It's Sunday afternoon. We've spent most of the day hiking through Islamic Cairo, looking at mosques built during Crusader times, from about 1000 to the 1500s. We visited an Ottoman house recently restored by the government -- only 150 rooms with gardens, courtyards and separate quarters for men and wome, and all decorated with the most beautiful wooden and marble carvings, Islamic arabesque, frame and meander floral and geometric designs mixed together.
The traffic continues to amaze us. Some 16 million people live in Cairo. These people are masterful drivers. They drive with grace, not paying attention to signals, and pedestrians weave in and out of heavy traffic going 50 miles an hour as if they were dancers. Yet we've seen no accidents.
Our new hotel, the Victorian Hotel, is very quiet, a holdover from British colonial days, and our breakfasts sumptuous. Imagine a breakfast of fresh croissants, hot coffee or tea with milk, English style, then add eggs or cereal, with breakfast beans (called fool, very traditional), pita with sharp cheese. . . oh, I almost forgot, sweet rolls, green olives, lots of very fresh tomatoes and cucumbers (like we eat during summer only), and halvah (if you like it) or for that final taste treat, a bit of baklava. Ah, truly, life is rough!
Yesterday, we spent about five hours hiking around the pyramid complex at Giza. The pyramids seem much larger to me than those in Mexico, and I realize how very little we learn from photographs! When I read of how many tons each pyramid block weighed, I imagined how very huge each block was. Here, the blocks seem more manageable, but the overall size of the pyramid is truly overwhelming, a man-made mountain, awe-inspiring. Often photographed as an individual icon, the pyramids actually fit into a large funerary complex. For example, along side the largest pyramid, that of Cheops, sits three smaller little crumbled hills of pyramids which once honored his several wives and daughter.
The three major pyramids are lined up precisely, but of different sizes.
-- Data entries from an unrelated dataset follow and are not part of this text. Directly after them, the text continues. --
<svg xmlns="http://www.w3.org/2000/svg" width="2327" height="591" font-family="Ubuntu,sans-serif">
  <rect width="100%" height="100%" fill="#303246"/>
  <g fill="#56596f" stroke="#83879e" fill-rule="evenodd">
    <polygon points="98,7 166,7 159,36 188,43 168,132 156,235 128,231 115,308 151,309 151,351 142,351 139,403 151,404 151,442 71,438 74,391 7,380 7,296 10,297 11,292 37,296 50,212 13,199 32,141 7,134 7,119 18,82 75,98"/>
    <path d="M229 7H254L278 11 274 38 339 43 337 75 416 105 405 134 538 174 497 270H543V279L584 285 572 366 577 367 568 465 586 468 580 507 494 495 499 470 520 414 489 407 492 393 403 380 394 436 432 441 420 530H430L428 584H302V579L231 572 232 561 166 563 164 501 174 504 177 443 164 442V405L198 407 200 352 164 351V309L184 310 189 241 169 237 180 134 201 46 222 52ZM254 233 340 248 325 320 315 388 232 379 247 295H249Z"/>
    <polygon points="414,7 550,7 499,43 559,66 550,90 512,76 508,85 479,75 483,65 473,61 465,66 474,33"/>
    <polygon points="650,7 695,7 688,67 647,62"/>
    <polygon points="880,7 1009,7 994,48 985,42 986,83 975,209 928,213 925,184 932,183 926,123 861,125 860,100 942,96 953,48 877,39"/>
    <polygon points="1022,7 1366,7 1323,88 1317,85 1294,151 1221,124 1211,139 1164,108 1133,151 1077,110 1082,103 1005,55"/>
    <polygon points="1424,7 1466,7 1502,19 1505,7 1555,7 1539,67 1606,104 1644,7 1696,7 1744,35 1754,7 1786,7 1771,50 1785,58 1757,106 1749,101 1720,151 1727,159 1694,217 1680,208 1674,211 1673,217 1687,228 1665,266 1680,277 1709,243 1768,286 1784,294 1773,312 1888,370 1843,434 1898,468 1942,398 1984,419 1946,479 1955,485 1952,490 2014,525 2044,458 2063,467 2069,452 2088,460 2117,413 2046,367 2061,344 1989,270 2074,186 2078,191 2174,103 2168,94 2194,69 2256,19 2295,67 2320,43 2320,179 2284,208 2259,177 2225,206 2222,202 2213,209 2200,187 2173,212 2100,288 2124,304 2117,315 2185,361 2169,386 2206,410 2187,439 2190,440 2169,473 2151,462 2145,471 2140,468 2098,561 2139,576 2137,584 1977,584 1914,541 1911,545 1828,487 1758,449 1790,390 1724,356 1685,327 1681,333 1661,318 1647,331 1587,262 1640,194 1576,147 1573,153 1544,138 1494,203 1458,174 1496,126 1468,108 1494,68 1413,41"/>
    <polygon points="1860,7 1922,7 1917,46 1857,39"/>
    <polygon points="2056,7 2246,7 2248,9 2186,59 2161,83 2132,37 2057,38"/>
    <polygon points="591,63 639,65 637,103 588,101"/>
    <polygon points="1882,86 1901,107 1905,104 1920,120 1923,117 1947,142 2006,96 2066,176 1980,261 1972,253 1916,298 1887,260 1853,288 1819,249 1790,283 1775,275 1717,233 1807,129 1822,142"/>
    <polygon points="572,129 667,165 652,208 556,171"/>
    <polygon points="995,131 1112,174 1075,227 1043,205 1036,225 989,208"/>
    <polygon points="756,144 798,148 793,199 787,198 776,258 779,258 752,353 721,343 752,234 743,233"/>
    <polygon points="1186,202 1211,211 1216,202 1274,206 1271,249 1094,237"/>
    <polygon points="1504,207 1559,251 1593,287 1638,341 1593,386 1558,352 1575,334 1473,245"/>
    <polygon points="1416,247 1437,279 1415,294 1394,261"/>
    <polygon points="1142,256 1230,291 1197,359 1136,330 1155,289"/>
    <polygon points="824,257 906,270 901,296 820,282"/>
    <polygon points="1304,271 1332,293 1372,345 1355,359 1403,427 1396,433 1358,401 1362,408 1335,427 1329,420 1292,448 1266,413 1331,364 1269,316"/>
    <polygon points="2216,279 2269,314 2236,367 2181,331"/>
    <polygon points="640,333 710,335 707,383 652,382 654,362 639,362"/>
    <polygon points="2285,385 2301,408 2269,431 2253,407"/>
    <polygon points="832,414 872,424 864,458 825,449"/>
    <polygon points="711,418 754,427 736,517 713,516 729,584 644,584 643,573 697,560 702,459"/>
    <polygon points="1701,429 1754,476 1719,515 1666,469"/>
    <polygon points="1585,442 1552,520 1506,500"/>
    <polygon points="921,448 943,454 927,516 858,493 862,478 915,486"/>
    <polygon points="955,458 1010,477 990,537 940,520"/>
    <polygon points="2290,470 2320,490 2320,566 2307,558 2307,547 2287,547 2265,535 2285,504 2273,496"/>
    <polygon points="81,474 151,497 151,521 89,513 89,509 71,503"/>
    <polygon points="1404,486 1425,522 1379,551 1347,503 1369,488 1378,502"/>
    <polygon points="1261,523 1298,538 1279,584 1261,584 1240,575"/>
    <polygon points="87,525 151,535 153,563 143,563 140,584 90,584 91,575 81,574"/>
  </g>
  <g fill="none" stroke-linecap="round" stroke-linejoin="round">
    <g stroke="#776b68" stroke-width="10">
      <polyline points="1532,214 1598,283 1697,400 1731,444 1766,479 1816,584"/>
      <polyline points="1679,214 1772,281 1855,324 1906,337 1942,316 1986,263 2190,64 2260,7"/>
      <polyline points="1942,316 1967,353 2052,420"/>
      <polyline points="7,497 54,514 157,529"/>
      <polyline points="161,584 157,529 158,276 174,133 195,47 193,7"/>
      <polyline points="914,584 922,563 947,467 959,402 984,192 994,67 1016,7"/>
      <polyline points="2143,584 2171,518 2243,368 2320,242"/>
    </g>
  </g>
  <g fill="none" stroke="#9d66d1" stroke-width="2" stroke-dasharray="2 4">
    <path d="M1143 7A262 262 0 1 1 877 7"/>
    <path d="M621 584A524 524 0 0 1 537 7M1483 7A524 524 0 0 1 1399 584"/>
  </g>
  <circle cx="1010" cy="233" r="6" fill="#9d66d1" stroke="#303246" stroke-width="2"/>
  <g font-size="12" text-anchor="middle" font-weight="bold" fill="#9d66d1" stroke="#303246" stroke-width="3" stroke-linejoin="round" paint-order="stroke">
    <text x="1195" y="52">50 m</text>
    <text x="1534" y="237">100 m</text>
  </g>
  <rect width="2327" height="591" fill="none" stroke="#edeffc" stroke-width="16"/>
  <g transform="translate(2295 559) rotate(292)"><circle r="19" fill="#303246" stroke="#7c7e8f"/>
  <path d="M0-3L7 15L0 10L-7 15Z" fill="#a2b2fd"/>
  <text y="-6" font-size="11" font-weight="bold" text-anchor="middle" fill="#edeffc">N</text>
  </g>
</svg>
What surprises me is how often we think of the pyramids as a major symbol of Egypt, yet they really were built by a father, son, and grandfather, over the space of about 150-200 years. The reign of the pharaohs lasted several thousand years, temples from many different dynasties dot the Nile; these seem a more lasting testament to pharonic culture, yet the pyramids still mystify us. Walking around the Sphinx was a real pleasure, and I did take many magnificant pictures. The most impressive of all, though, was the solar barque, the boat intended to ferry the ka-soul of Cheops to the afterlife. This amazing boat, (large enough for 24 people and their families) has been completed reconstructed and housed in its own museum. Wow!
At the pyramids we saw many Bedoin camels, all decorated with flamboyant colors. These animals are amazing -- such long, straggly, awkward legs; yet they can run like the wind, and their cries are so evocative. Traders also offered us horse rides on beautiful horses; we learned quickly how to say no in Arabic! We hiked our feet off and learned new words for sore feet! I'm slowly learning to be comfortable in very crowded streets and to duck the traffic. All is well here in the land of perpetual sun.